It is the law that has failed to act to protect New Yorkers, especially the most innocent and vulnerable among them. It has unjustly bound their hands and tongues, reducing them to cowering, whimpering peons, pawns of the all-powerful, sadistic state, to be abused and tortured at will, as a means to its self-sustaining, self-pleasuring political ends.
Up until last Sunday, that is. That’s when the “railroaded” suddenly sparked to life with all the electric shock of the subway’s third rail. Nobody was probably more shocked than the attacker, maybe not even the subway police, who almost certainly were also present, and as lifeless as wallflowers painted on as subway wall murals.

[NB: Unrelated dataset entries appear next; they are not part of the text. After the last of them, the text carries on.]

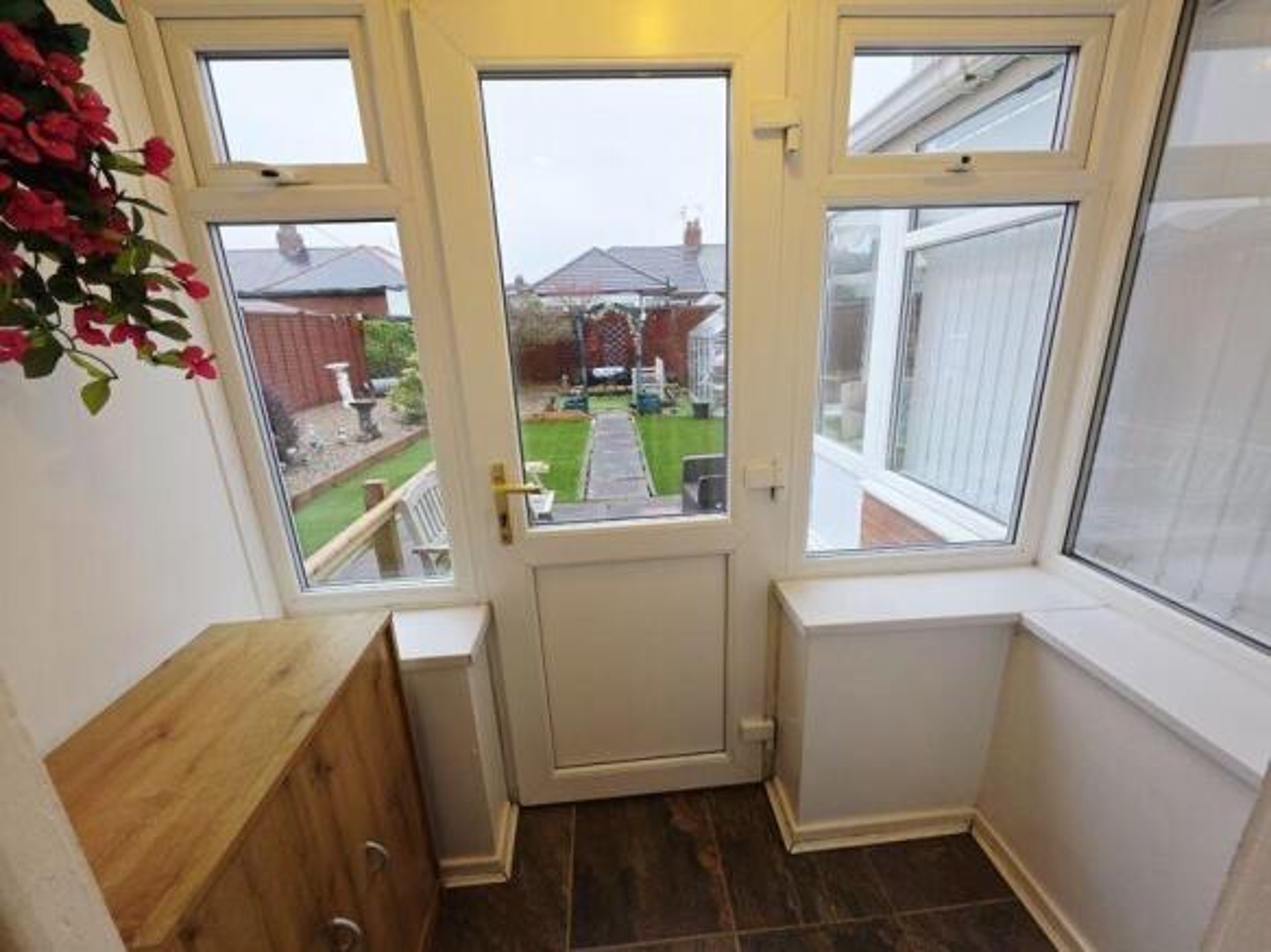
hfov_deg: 106.2
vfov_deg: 89.9
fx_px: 477
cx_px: 636
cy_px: 476
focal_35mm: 13
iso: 64
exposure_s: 1/100
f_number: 1.9
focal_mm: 2.2
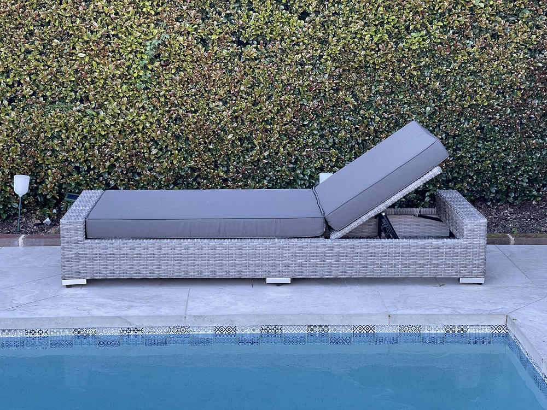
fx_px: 1011
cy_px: 205
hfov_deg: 30.3
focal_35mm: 64
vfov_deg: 22.9
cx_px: 274
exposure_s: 1/99
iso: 80
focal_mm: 7.5
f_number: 2.2
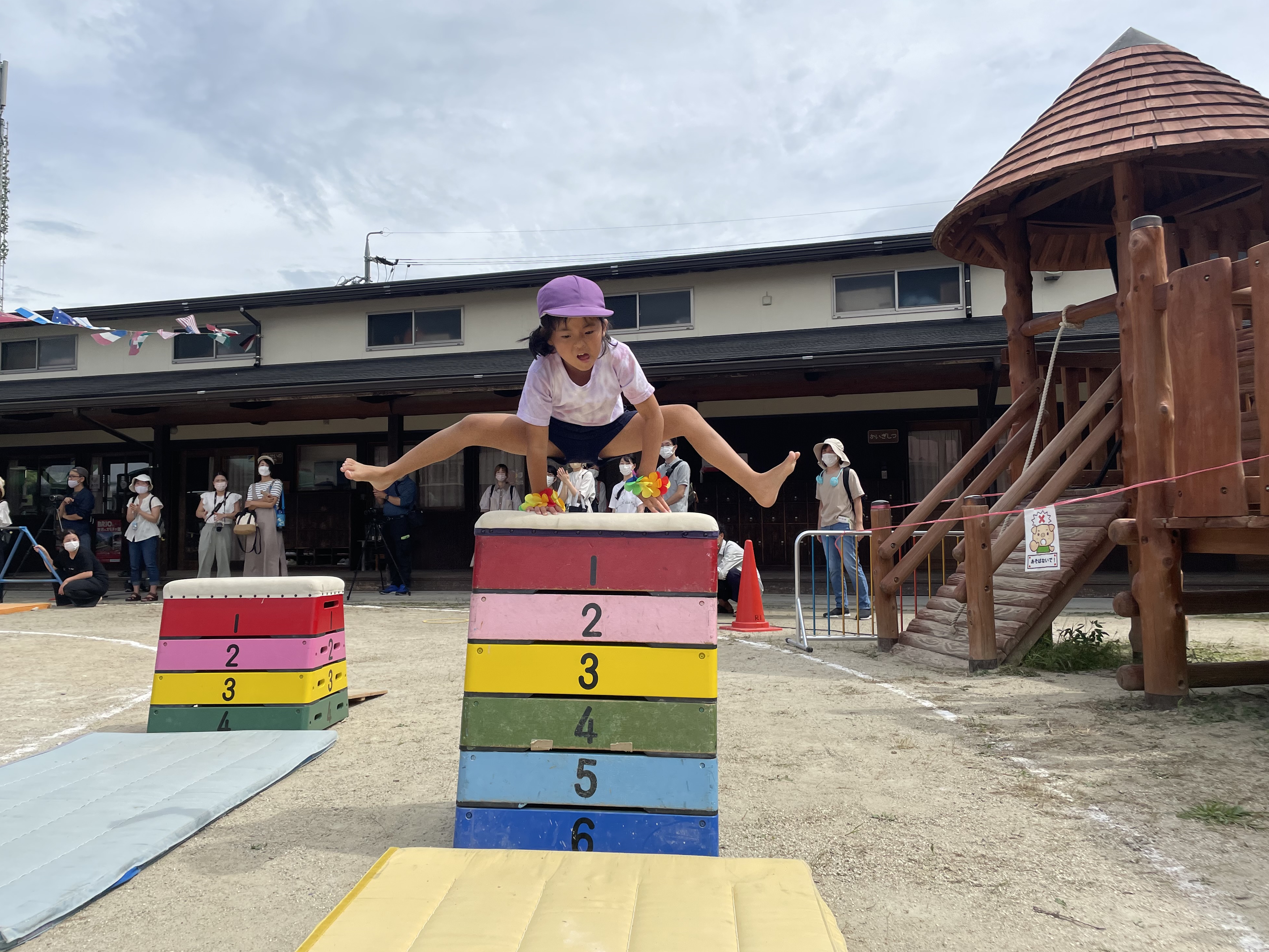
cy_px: 459
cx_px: 615
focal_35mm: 27
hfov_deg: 65.3
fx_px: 990
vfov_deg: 51.3
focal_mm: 4.2
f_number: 1.6
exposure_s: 1/5556
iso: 32
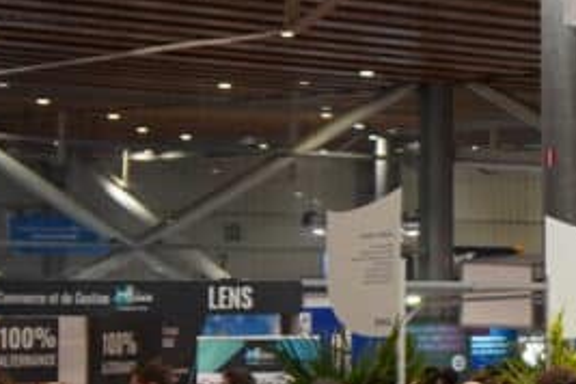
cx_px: 1076
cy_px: 135
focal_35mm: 134
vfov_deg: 10.2
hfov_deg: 13.5
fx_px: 2144
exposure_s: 1/80
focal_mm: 35
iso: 640
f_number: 4
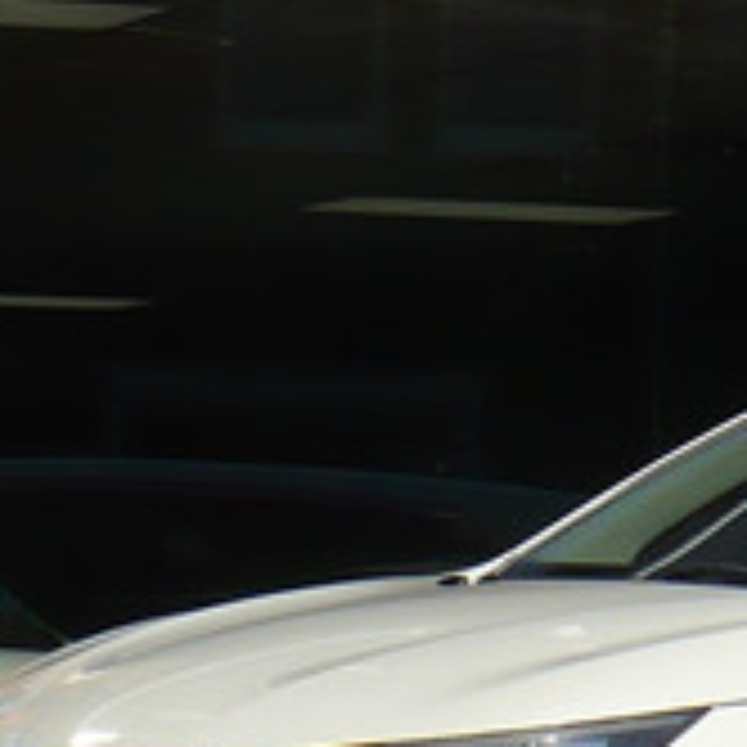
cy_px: 441
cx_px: 1156
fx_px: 7422
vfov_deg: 5.8
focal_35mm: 304
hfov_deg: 5.7
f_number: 9
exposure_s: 1/250
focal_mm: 9.9
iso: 100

We have all seen how the “law” in NYC stands on the sidelines. They effectively empower the thugs are also unwitting agents of the state, brown-shirted enforcers.
This is not meant to demean or necessarily blame the good men and women of law enforcement for the crimes to which they have become forced spectators. Progressive prosecutors have placed them into the custody of their own handcuffs and have locked the keys away within the hollowed-out pages of their law books. They have ripped away the blindfold from Lady Justice’s eyes and used it instead to bind the hands of law enforcement and law-abiding alike.
Violent crime in big cities isn’t a bug, but a deliberate feature, intended to demoralize and silence citizens. When given yard time by their wardens, they can stretch their legs no more than to tiptoe the city sidewalks and subway platforms with averted eyes, not noticing, hoping not to be noticed.
Up until last Sunday, that is. Thankfully, the victim appears to have been rescued from her attacker without serious physical injury, although probably not before experiencing serious and lasting psychological and emotional trauma. Hopefully, at least, her trust in her fellow man may’ve been strengthened by the actions of these good neighbors.
In closing, and also hopefully, this “coming to a neighbor’s defense” will not be a one-off. How fitting if it should actually become just the opening salvo to an authentic, ongoing declaration and celebration of Independence Day in America!